Sound-absorbing materials line ceilings. There's a rubber floor in the neonatal unit. There's no overhead paging — workers' phones vibrate when they're needed.
"People have a sense, I think, of being calmer," Berkowitz says. He doesn't have any medical records to show it, but "my gut sense is that it's better for patients."
Existing hospital buildings, especially those without private rooms, require different techniques. For example, Mass General has posted "quiet hours" in the afternoon and at night on certain wards. The lights are dimmed, patients' room doors are closed wherever possible, overhead paging is minimized, and health workers lower their voices and try not to enter rooms unless it's really necessary, says Rick Evans, the hospital's senior director for service.

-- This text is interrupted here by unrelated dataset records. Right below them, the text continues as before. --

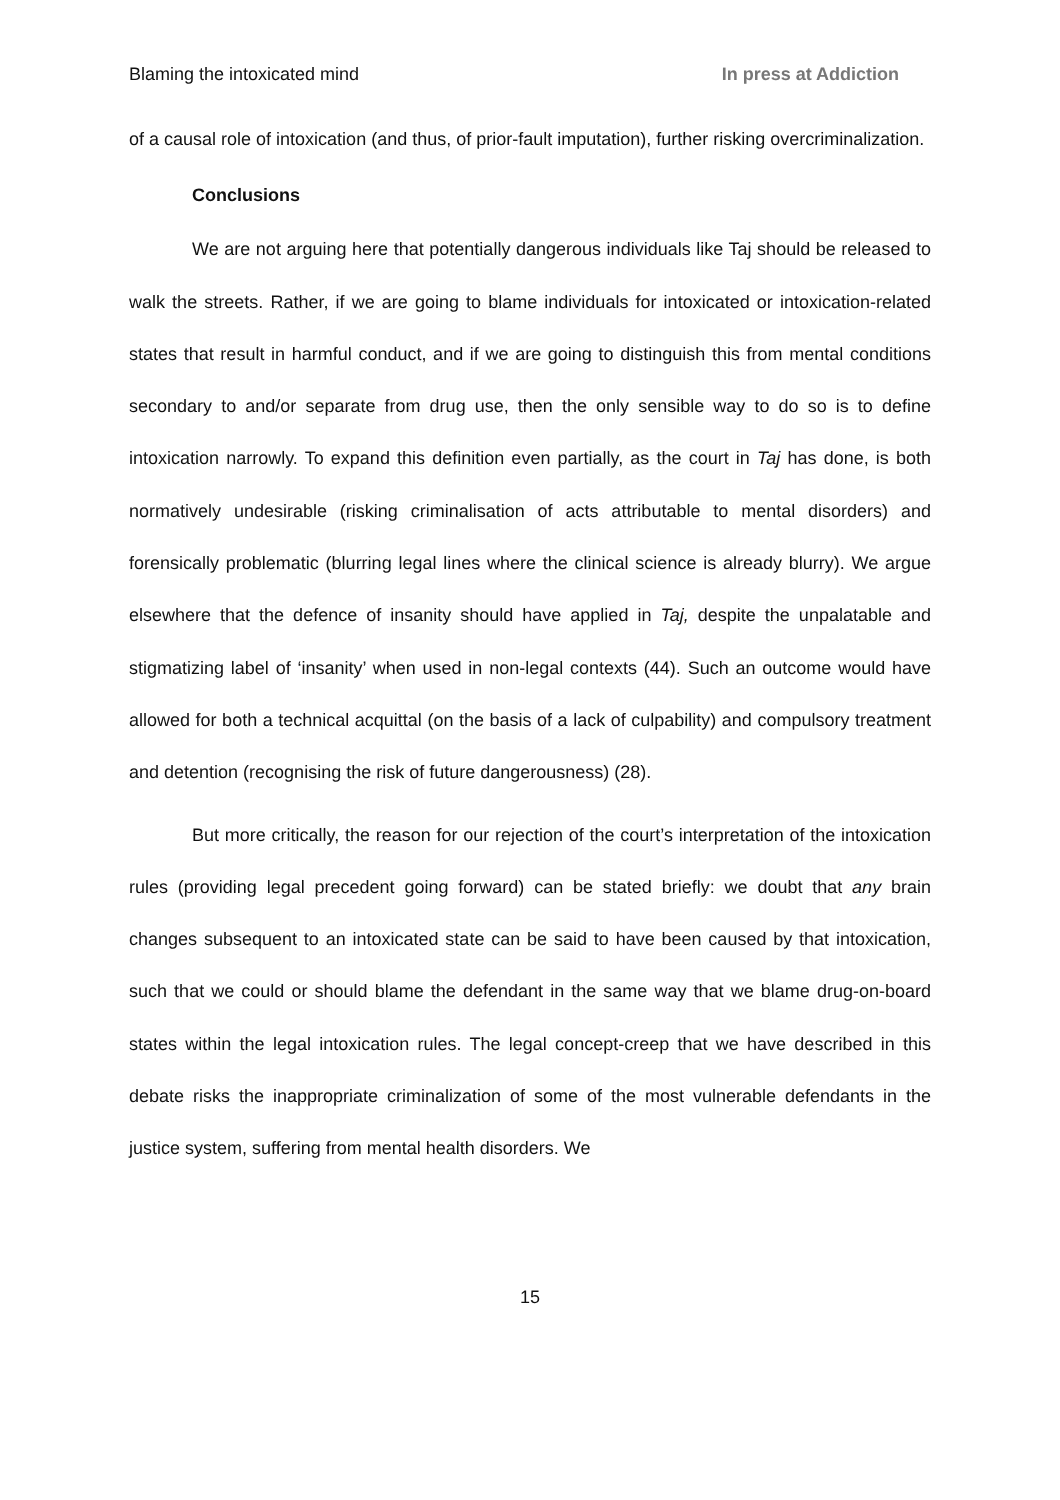Blaming the intoxicated mind In press at Addiction
of a causal role of intoxication (and thus, of prior-fault imputation), further risking overcriminalization.
Conclusions
We are not arguing here that potentially dangerous individuals like Taj should be released to walk the streets. Rather, if we are going to blame individuals for intoxicated or intoxication-related states that result in harmful conduct, and if we are going to distinguish this from mental conditions secondary to and/or separate from drug use, then the only sensible way to do so is to define intoxication narrowly. To expand this definition even partially, as the court in Taj has done, is both normatively undesirable (risking criminalisation of acts attributable to mental disorders) and forensically problematic (blurring legal lines where the clinical science is already blurry). We argue elsewhere that the defence of insanity should have applied in Taj, despite the unpalatable and stigmatizing label of ‘insanity’ when used in non-legal contexts (44). Such an outcome would have allowed for both a technical acquittal (on the basis of a lack of culpability) and compulsory treatment and detention (recognising the risk of future dangerousness) (28).
But more critically, the reason for our rejection of the court’s interpretation of the intoxication rules (providing legal precedent going forward) can be stated briefly: we doubt that any brain changes subsequent to an intoxicated state can be said to have been caused by that intoxication, such that we could or should blame the defendant in the same way that we blame drug-on-board states within the legal intoxication rules. The legal concept-creep that we have described in this debate risks the inappropriate criminalization of some of the most vulnerable defendants in the justice system, suffering from mental health disorders. We
15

In his office sits a gadget that looks like a traffic light, flashing yellow or red when the decibel level gets too high. Evans says the hospital is evaluating whether to start using some type of noise sensor for further help.
Until hospitals dampen more noise, Ellenbogen advises families to advocate for quiet:
—If an IV alarm repeatedly sounds, "tell the nurse this has got to stop," he says.
—Ask if it's OK to close the room door.
—Request a fan in the room to be "white noise" that muffles the electronics.
—Speak up if hallway conversations are too loud.